The Tale of Despereaux/Kate DiCamillo
The first reread I'm starting with is Henry Huggins by Beverly Cleary. This actually isn't a book I'd generally reread. I've read it twice and while I generally love Beverly Cleary's books I seem to prefer the ones with girl protagonists. The only one in the Henry series that I remember really appealing to me was Henry and the Paper Route. However, when Beverly Cleary passed away in March I decided to (re)read all her books in chronological order (or, at the last, all those I can get access to)-after I finished the Animorphs series. In December I finished Animorphs so here I am with the first book she ever published.
She specifically wrote it because she noticed as a librarian that kids didn't have many books about their lives and I think that that is one of the important this in her books. Many realistic fiction books are very dramatic, but in Beverly Cleary's books kids just experience day-to-day life with all its problems and excitements, and it's interesting.
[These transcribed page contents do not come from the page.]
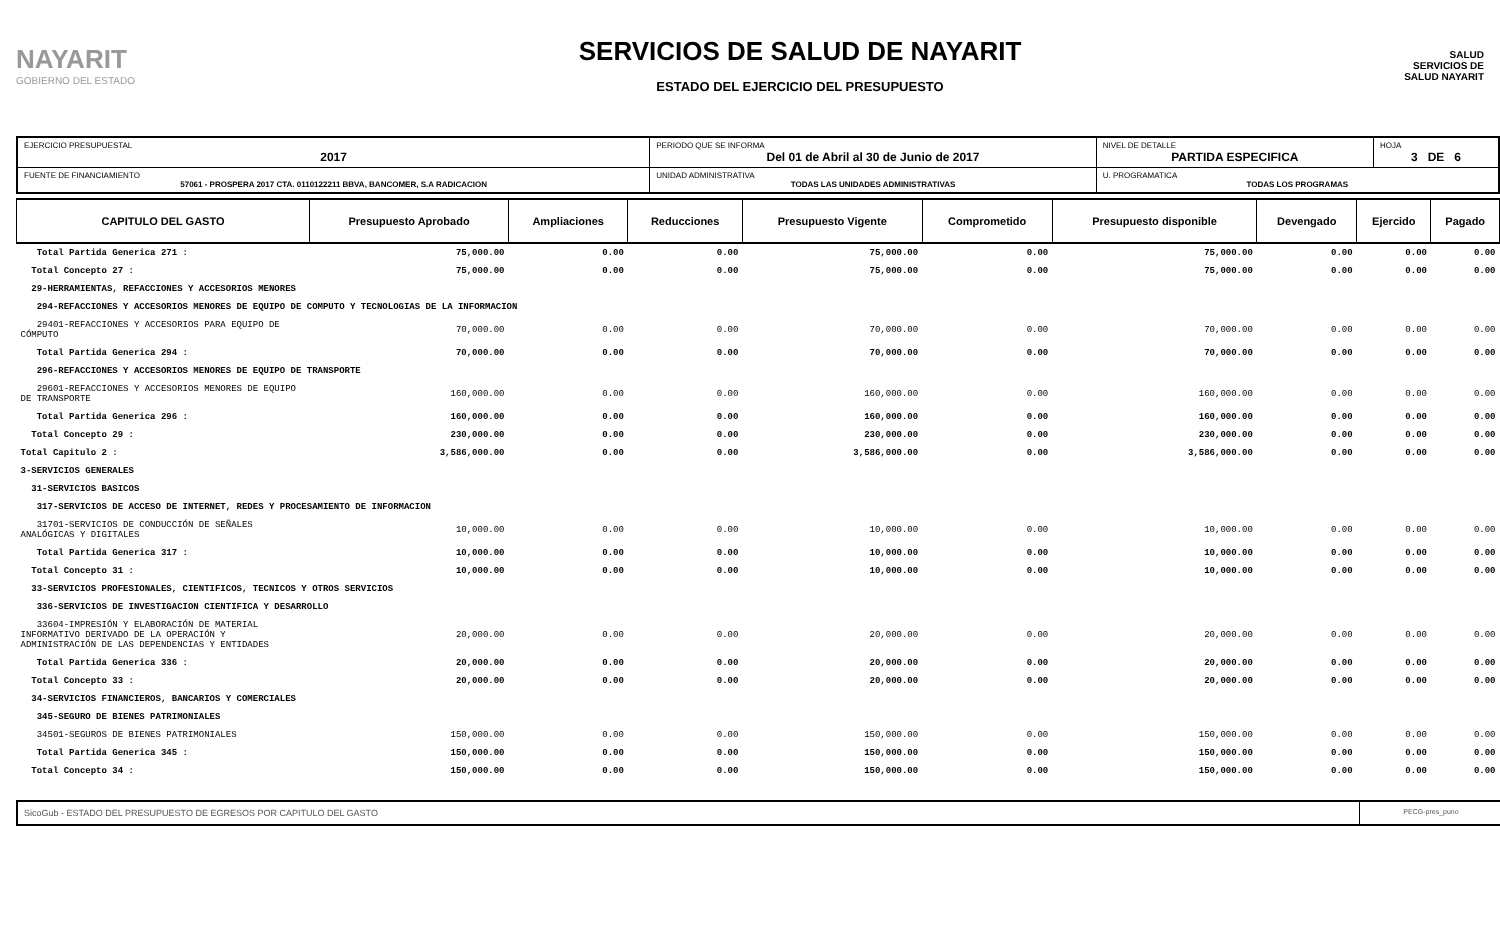NAYARIT
GOBIERNO DEL ESTADO
SERVICIOS DE SALUD DE NAYARIT
ESTADO DEL EJERCICIO DEL PRESUPUESTO
SALUD
SERVICIOS DE SALUD NAYARIT
| EJERCICIO PRESUPUESTAL 2017 | PERIODO QUE SE INFORMA Del 01 de Abril al 30 de Junio de 2017 | | NIVEL DE DETALLE PARTIDA ESPECIFICA | HOJA 3 DE 6 |
| FUENTE DE FINANCIAMIENTO 57061 - PROSPERA 2017 CTA. 0110122211 BBVA, BANCOMER, S.A RADICACION | | UNIDAD ADMINISTRATIVA TODAS LAS UNIDADES ADMINISTRATIVAS | U. PROGRAMATICA TODAS LOS PROGRAMAS | |
| CAPITULO DEL GASTO | Presupuesto Aprobado | Ampliaciones | Reducciones | Presupuesto Vigente | Comprometido | Presupuesto disponible | Devengado | Ejercido | Pagado |
| --- | --- | --- | --- | --- | --- | --- | --- | --- | --- |
| Total Partida Generica 271 : | 75,000.00 | 0.00 | 0.00 | 75,000.00 | 0.00 | 75,000.00 | 0.00 | 0.00 | 0.00 |
| Total Concepto 27 : | 75,000.00 | 0.00 | 0.00 | 75,000.00 | 0.00 | 75,000.00 | 0.00 | 0.00 | 0.00 |
| 29-HERRAMIENTAS, REFACCIONES Y ACCESORIOS MENORES | | | | | | | | | |
| 294-REFACCIONES Y ACCESORIOS MENORES DE EQUIPO DE COMPUTO Y TECNOLOGIAS DE LA INFORMACION | | | | | | | | | |
| 29401-REFACCIONES Y ACCESORIOS PARA EQUIPO DE CÓMPUTO | 70,000.00 | 0.00 | 0.00 | 70,000.00 | 0.00 | 70,000.00 | 0.00 | 0.00 | 0.00 |
| Total Partida Generica 294 : | 70,000.00 | 0.00 | 0.00 | 70,000.00 | 0.00 | 70,000.00 | 0.00 | 0.00 | 0.00 |
| 296-REFACCIONES Y ACCESORIOS MENORES DE EQUIPO DE TRANSPORTE | | | | | | | | | |
| 29601-REFACCIONES Y ACCESORIOS MENORES DE EQUIPO DE TRANSPORTE | 160,000.00 | 0.00 | 0.00 | 160,000.00 | 0.00 | 160,000.00 | 0.00 | 0.00 | 0.00 |
| Total Partida Generica 296 : | 160,000.00 | 0.00 | 0.00 | 160,000.00 | 0.00 | 160,000.00 | 0.00 | 0.00 | 0.00 |
| Total Concepto 29 : | 230,000.00 | 0.00 | 0.00 | 230,000.00 | 0.00 | 230,000.00 | 0.00 | 0.00 | 0.00 |
| Total Capitulo 2 : | 3,586,000.00 | 0.00 | 0.00 | 3,586,000.00 | 0.00 | 3,586,000.00 | 0.00 | 0.00 | 0.00 |
| 3-SERVICIOS GENERALES | | | | | | | | | |
| 31-SERVICIOS BASICOS | | | | | | | | | |
| 317-SERVICIOS DE ACCESO DE INTERNET, REDES Y PROCESAMIENTO DE INFORMACION | | | | | | | | | |
| 31701-SERVICIOS DE CONDUCCIÓN DE SEÑALES ANALÓGICAS Y DIGITALES | 10,000.00 | 0.00 | 0.00 | 10,000.00 | 0.00 | 10,000.00 | 0.00 | 0.00 | 0.00 |
| Total Partida Generica 317 : | 10,000.00 | 0.00 | 0.00 | 10,000.00 | 0.00 | 10,000.00 | 0.00 | 0.00 | 0.00 |
| Total Concepto 31 : | 10,000.00 | 0.00 | 0.00 | 10,000.00 | 0.00 | 10,000.00 | 0.00 | 0.00 | 0.00 |
| 33-SERVICIOS PROFESIONALES, CIENTIFICOS, TECNICOS Y OTROS SERVICIOS | | | | | | | | | |
| 336-SERVICIOS DE INVESTIGACION CIENTIFICA Y DESARROLLO | | | | | | | | | |
| 33604-IMPRESIÓN Y ELABORACIÓN DE MATERIAL INFORMATIVO DERIVADO DE LA OPERACIÓN Y ADMINISTRACIÓN DE LAS DEPENDENCIAS Y ENTIDADES | 20,000.00 | 0.00 | 0.00 | 20,000.00 | 0.00 | 20,000.00 | 0.00 | 0.00 | 0.00 |
| Total Partida Generica 336 : | 20,000.00 | 0.00 | 0.00 | 20,000.00 | 0.00 | 20,000.00 | 0.00 | 0.00 | 0.00 |
| Total Concepto 33 : | 20,000.00 | 0.00 | 0.00 | 20,000.00 | 0.00 | 20,000.00 | 0.00 | 0.00 | 0.00 |
| 34-SERVICIOS FINANCIEROS, BANCARIOS Y COMERCIALES | | | | | | | | | |
| 345-SEGURO DE BIENES PATRIMONIALES | | | | | | | | | |
| 34501-SEGUROS DE BIENES PATRIMONIALES | 150,000.00 | 0.00 | 0.00 | 150,000.00 | 0.00 | 150,000.00 | 0.00 | 0.00 | 0.00 |
| Total Partida Generica 345 : | 150,000.00 | 0.00 | 0.00 | 150,000.00 | 0.00 | 150,000.00 | 0.00 | 0.00 | 0.00 |
| Total Concepto 34 : | 150,000.00 | 0.00 | 0.00 | 150,000.00 | 0.00 | 150,000.00 | 0.00 | 0.00 | 0.00 |
SicoGub - ESTADO DEL PRESUPUESTO DE EGRESOS POR CAPITULO DEL GASTO
PECG-pres_puno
I finished my reread of Rogue Protocol. The first time I read this I missed out on a lot of what was happening on the action scenes, but this time I think that I got the full understanding: a combination of allowing myself to read it slower and the emotional scenes not being so new to me.
I really enjoyed the reread. In my head I had combined a lot of Artificial Condition together with Rogue Patrol so it was nice to get them apart again, but besides all that I still love everything with Miki and the action scenes were really cool, especially the one with the diggers.